Bitcoin hit a session high of $74,959 on Tuesday, and the crypto market surged past a $2.6 trillion total valuation, driven by a combination of forces that have not aligned simultaneously since before the Iran conflict began. Ethereum is up 12.4% on the week. XRP is gaining on renewed regulatory clarity. And for the first time in months, the macro backdrop is actually cooperating rather than fighting the crypto thesis.
The ceasefire between the US and Iran, announced last Tuesday and now holding into its seventh day, removed the single largest headwind that had been weighing on Bitcoin since late February. During the worst of the conflict, BTC fell from a 2026 peak near $97,000 to lows around $65,720, a decline of roughly 32% driven almost entirely by risk-off positioning and the forced selling of leveraged positions. The Fear and Greed Index bottomed at 8 out of 100. We covered that moment in full in our piece on what was really driving the Bitcoin selloff.
As the fear premium reverses, the underlying institutional bid that was accumulating through the entire selloff is becoming visible. US spot Bitcoin ETFs pulled in $18.7 billion in net inflows through Q1 2026 despite the price decline. Exchange reserves are at their lowest levels since 2023, meaning the supply of easily-sellable Bitcoin has been steadily removed from the market even as prices fell. Whale wallets holding more than 10,000 BTC added approximately 61,000 coins during the correction.

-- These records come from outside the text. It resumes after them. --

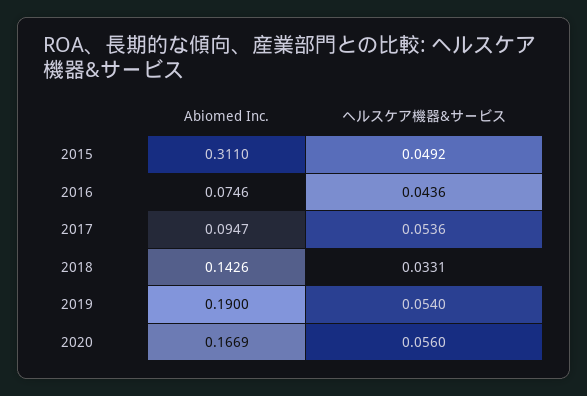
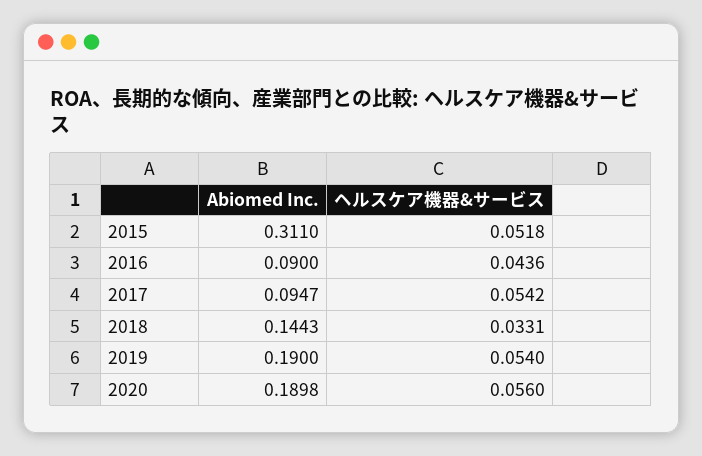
ヘルスケア機器&サービス, 2015: 0.0492 -> 0.0518
Abiomed Inc., 2016: 0.0746 -> 0.09
ヘルスケア機器&サービス, 2017: 0.0536 -> 0.0542
Abiomed Inc., 2018: 0.1426 -> 0.1443
Abiomed Inc., 2020: 0.1669 -> 0.1898

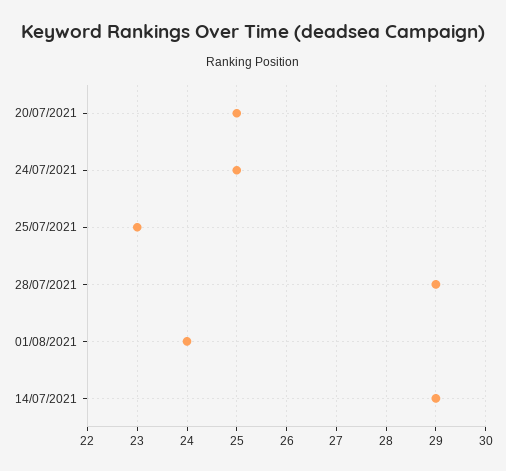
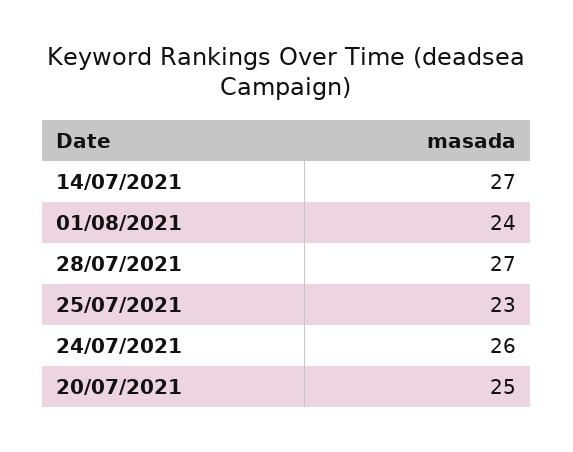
24/07/2021: 25 -> 26
28/07/2021: 29 -> 27
14/07/2021: 29 -> 27

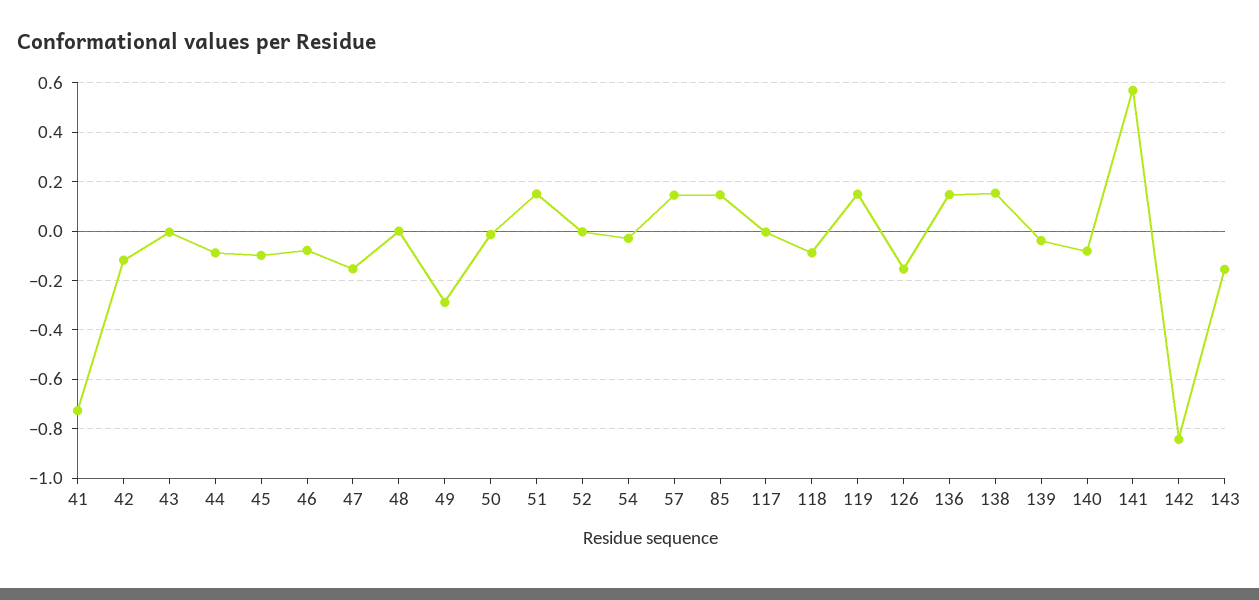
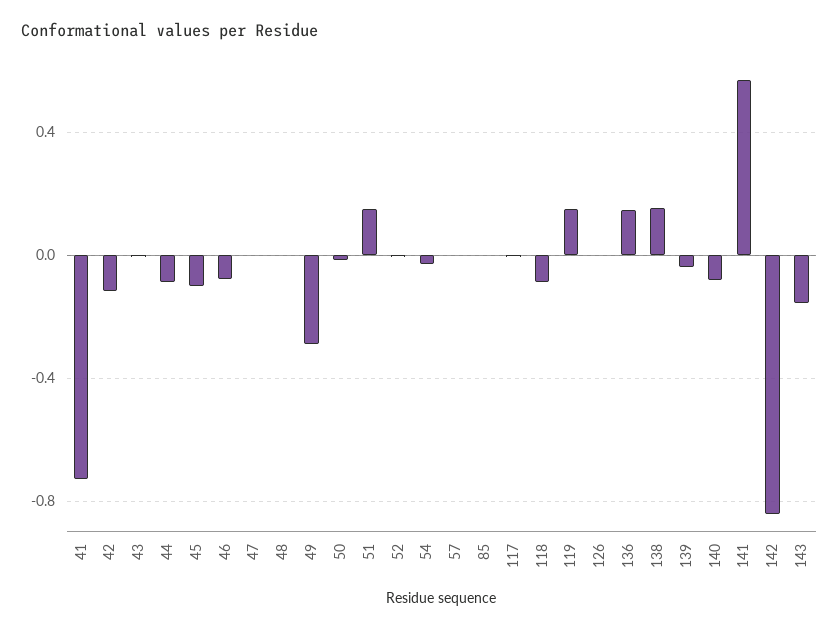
47: -0.15 -> 0
57: 0.15 -> 0
85: 0.15 -> 0
126: -0.15 -> 0

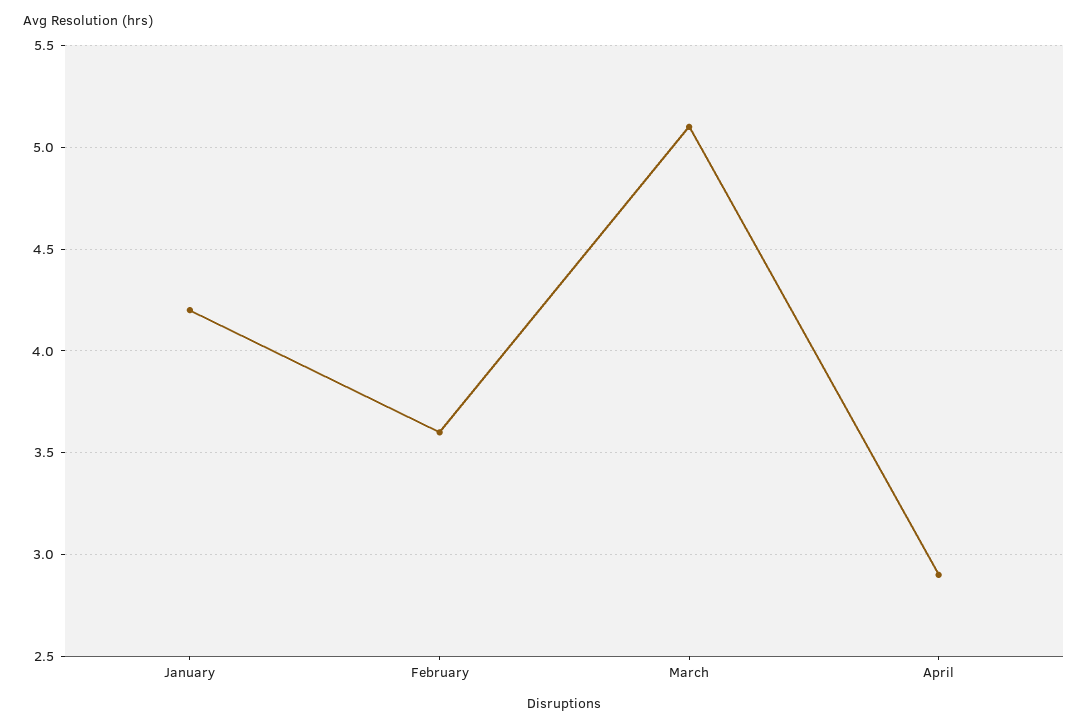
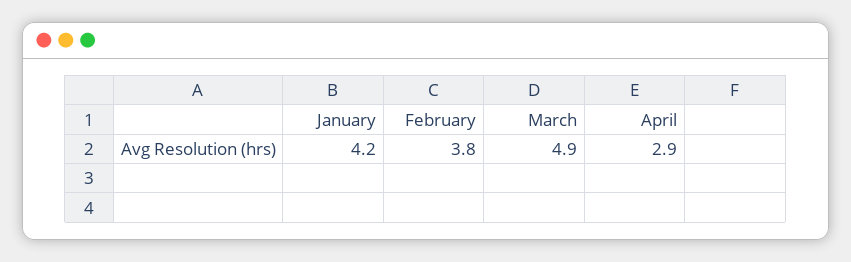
February: 3.6 -> 3.8
March: 5.1 -> 4.9

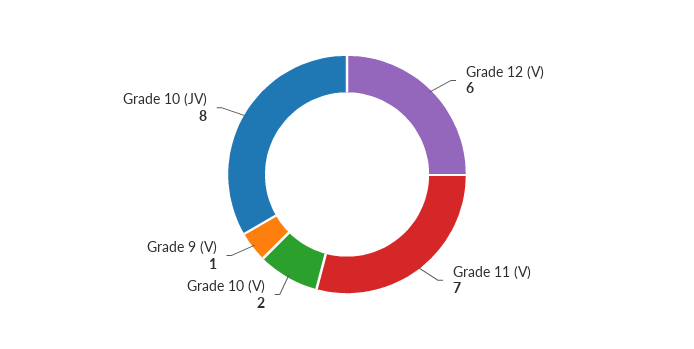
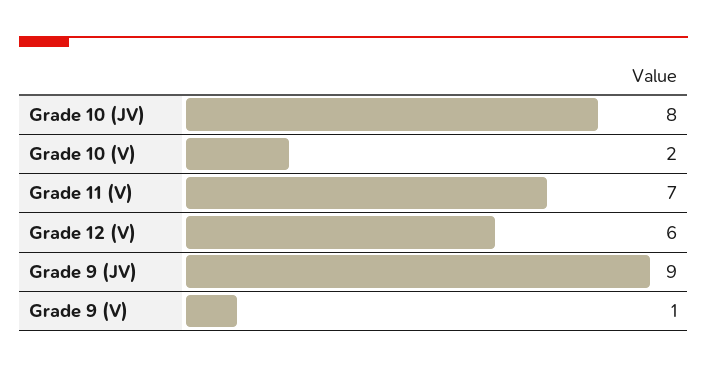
Grade 9 (JV): none -> 9

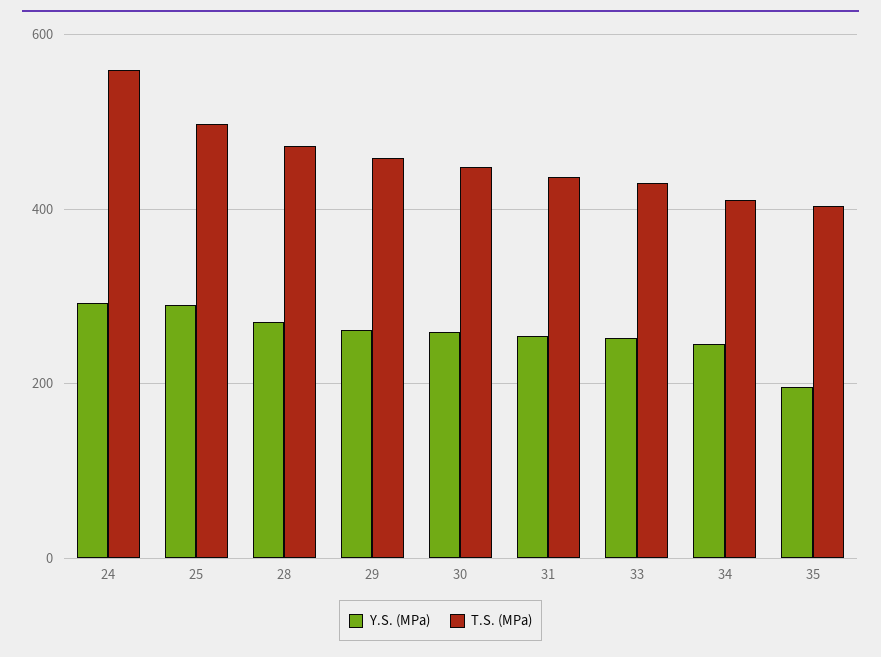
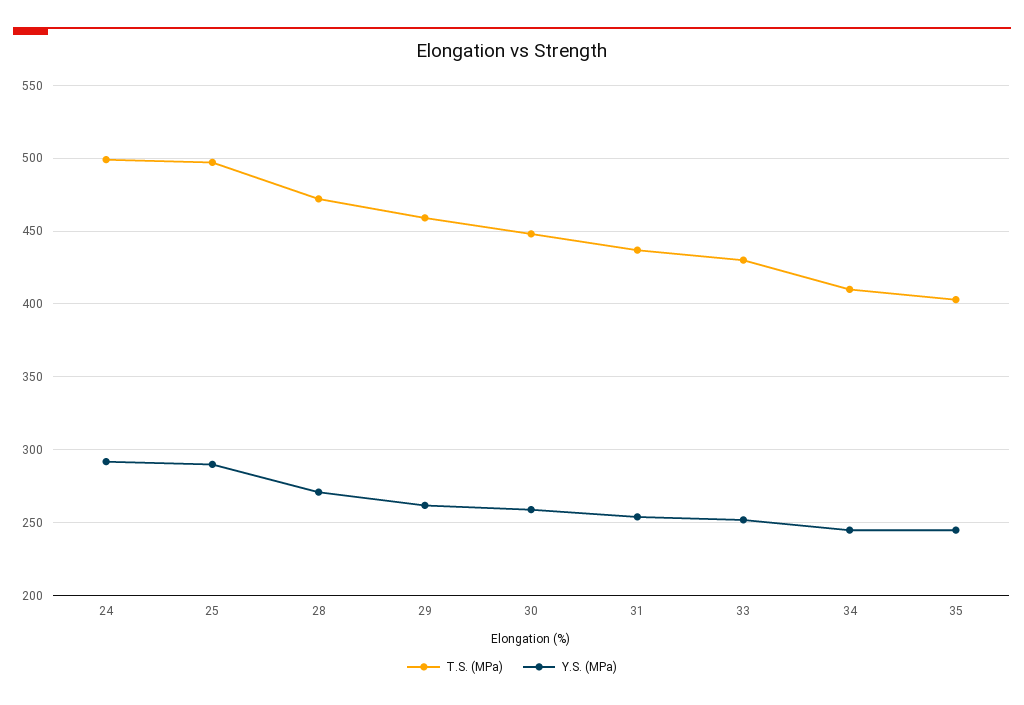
T.S. (MPa), 24: 560 -> 500
Y.S. (MPa), 35: 200 -> 245

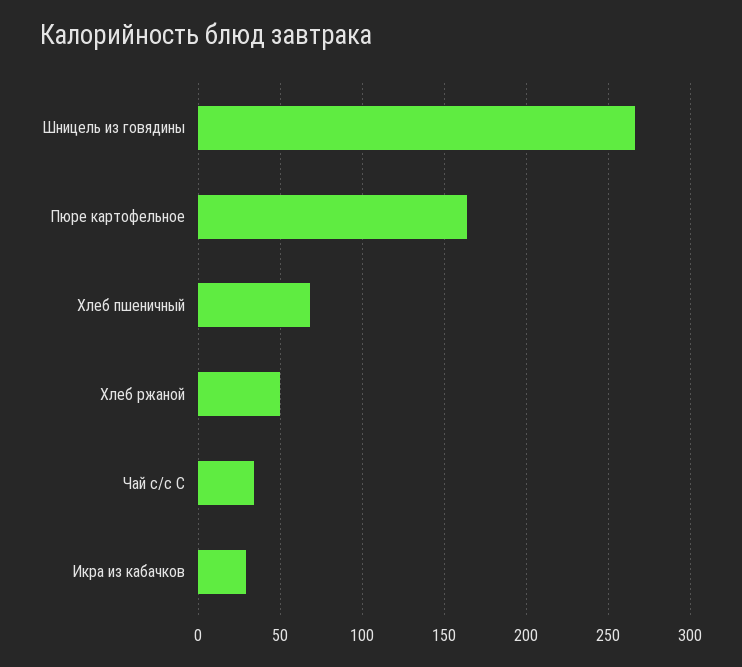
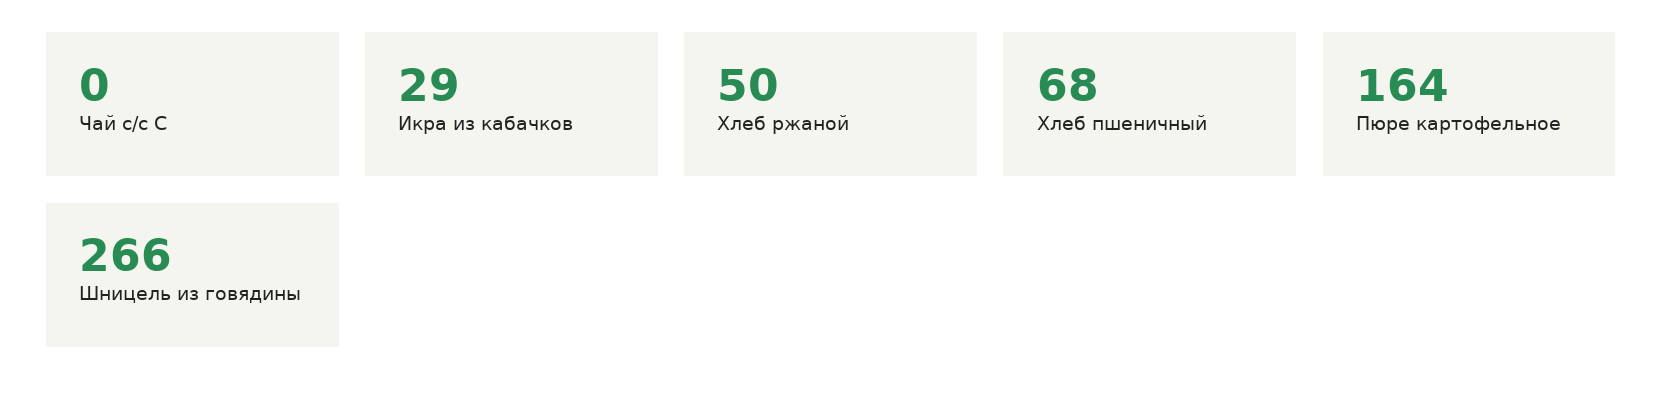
Чай с/с С: 35 -> 0

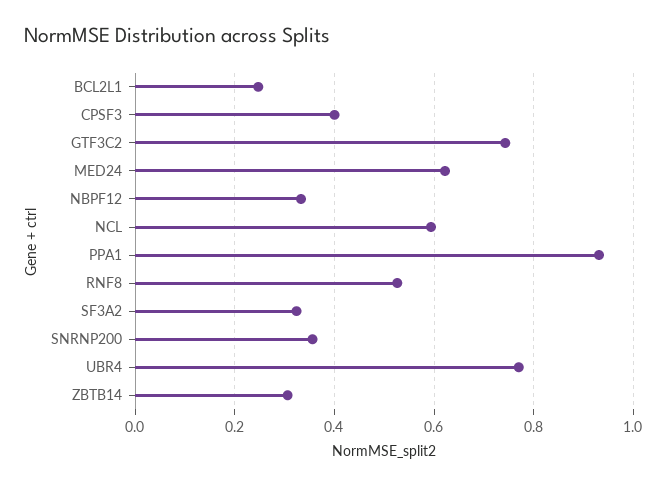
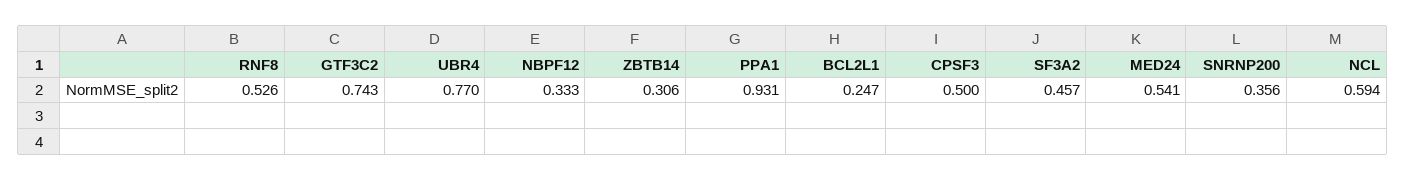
CPSF3: 0.4 -> 0.5
MED24: 0.62 -> 0.541
SF3A2: 0.32 -> 0.457

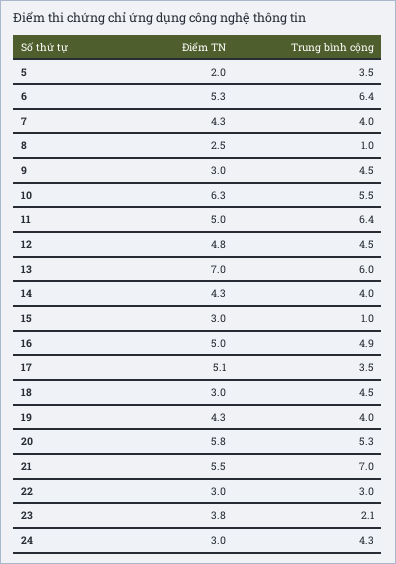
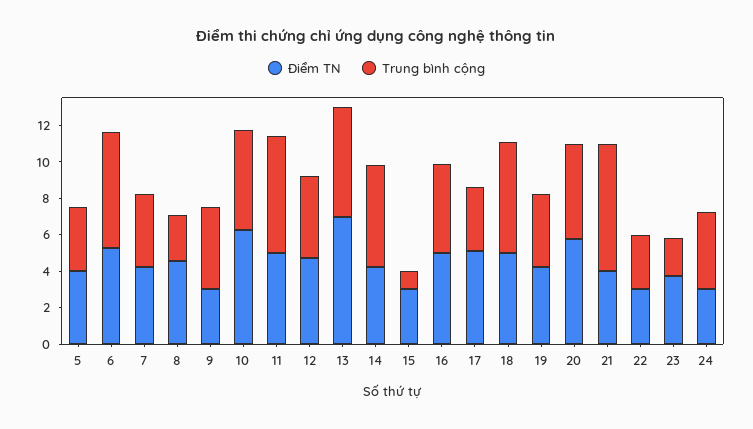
Điểm TN, 5: 2 -> 4
Điểm TN, 8: 2.5 -> 4.5
Trung bình cộng, 8: 1 -> 2.5
Trung bình cộng, 14: 4 -> 5.5
Điểm TN, 18: 3 -> 5
Trung bình cộng, 18: 4.5 -> 6
Điểm TN, 21: 5.5 -> 4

The next technical level that matters is $75,000. There is approximately $200 million in short positions clustered just above that threshold. A sustained close above $75,000 would trigger liquidations that could accelerate the move higher in the near term. Bernstein maintained its $150,000 year-end target for Bitcoin through the entire correction. The thesis has not changed. The fear that interrupted it temporarily has.